In this project, we will solve this equation in a number of interesting ways and in a number of interesting domains.

We will do so primarily computationally, so you will learn how to code up a PDE solver in Python and perform numerical integration; but we can also use analytical methods like multipole expansions and conformal mapping to solve this equation in interesting domains.

We can then compare our methods, learning more about modelling and gaining an awareness of which tools are best for solving physical problems.

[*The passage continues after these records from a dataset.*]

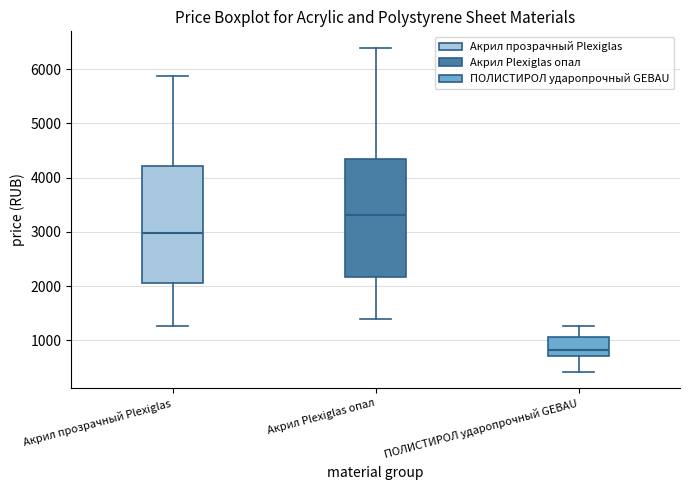

Where is the lower edge of the box for Акрил Plexiglas опал on the y-axis? The values are not printed on the chart, so give them approximately, as read against the axis.

2200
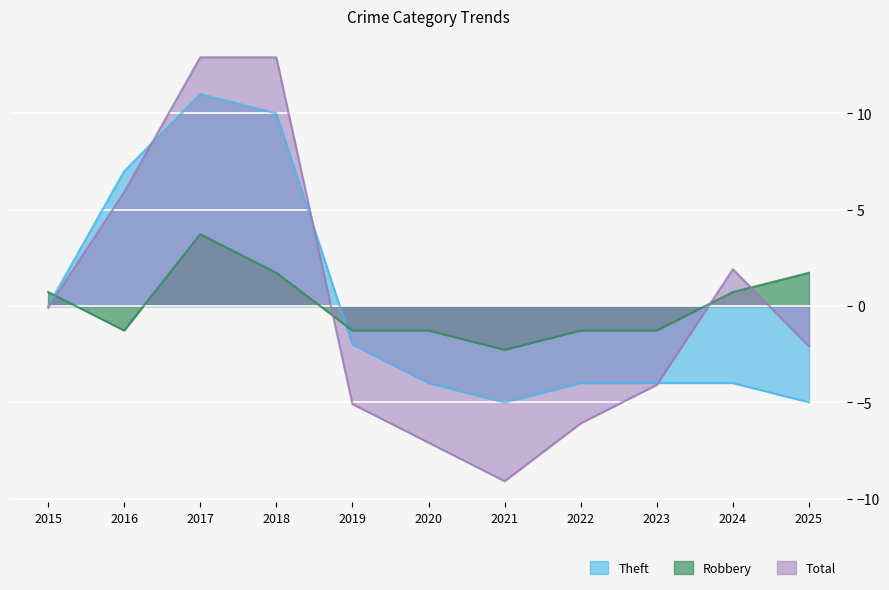

Is it true that Total equals -5.1 at 2019?

True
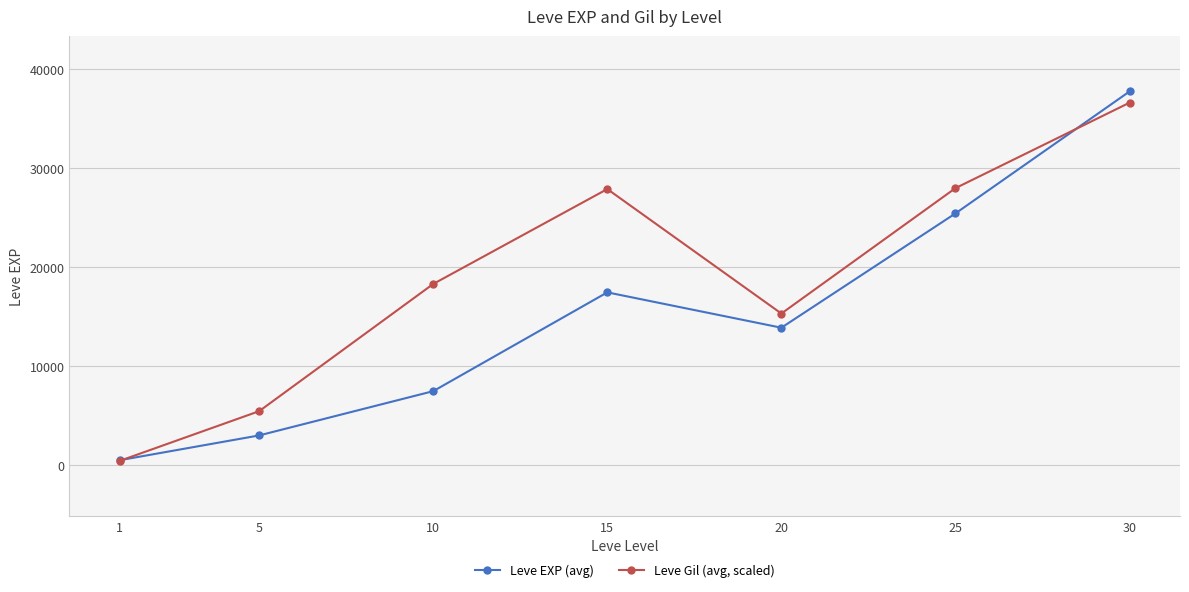

At which label does Leve Gil (avg, scaled) reach its peak?

30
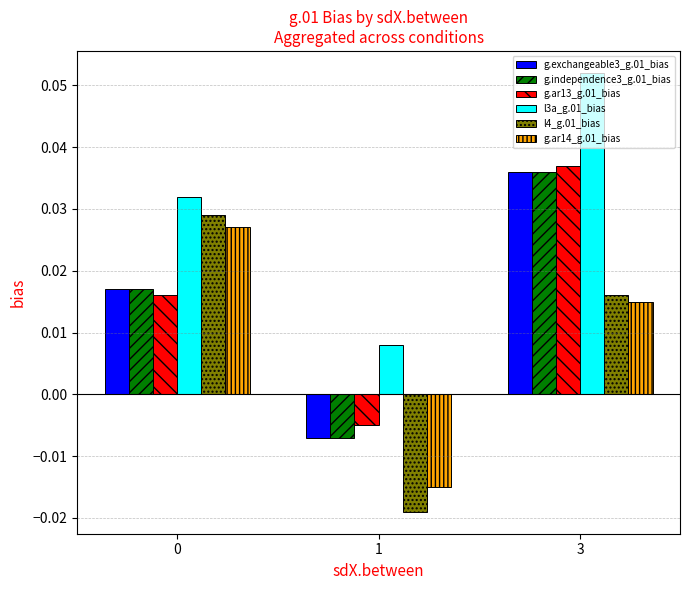

Which series changed the most between 1 and 3?

l3a_g.01_bias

How we might structure the the project

We could have something like:

  • Defining potential flow
  • Analytic derivation of a nice geometry (e.g. flow around a cylinder)
  • Approximation derivation of a not so nice geometry (e.g. flow around a cube or around a corner)
  • Numerical integration of Laplace’s equation in Python in these geometries
  • Comparison of our results


You will be taking Fluid Mechanics III at the same time. The fluids course will cover the basics of potential flow in the first weeks of term, but this project will go much deeper and give you an opportunity to apply the material you’ve learnt.


This is an applied maths project where you will have to do some practical coding. You should therefore be confident in programming in Python.

Dynamics I, Complex Analysis II and AMV II are essential. Numerical Analysis II will certainly be helpful.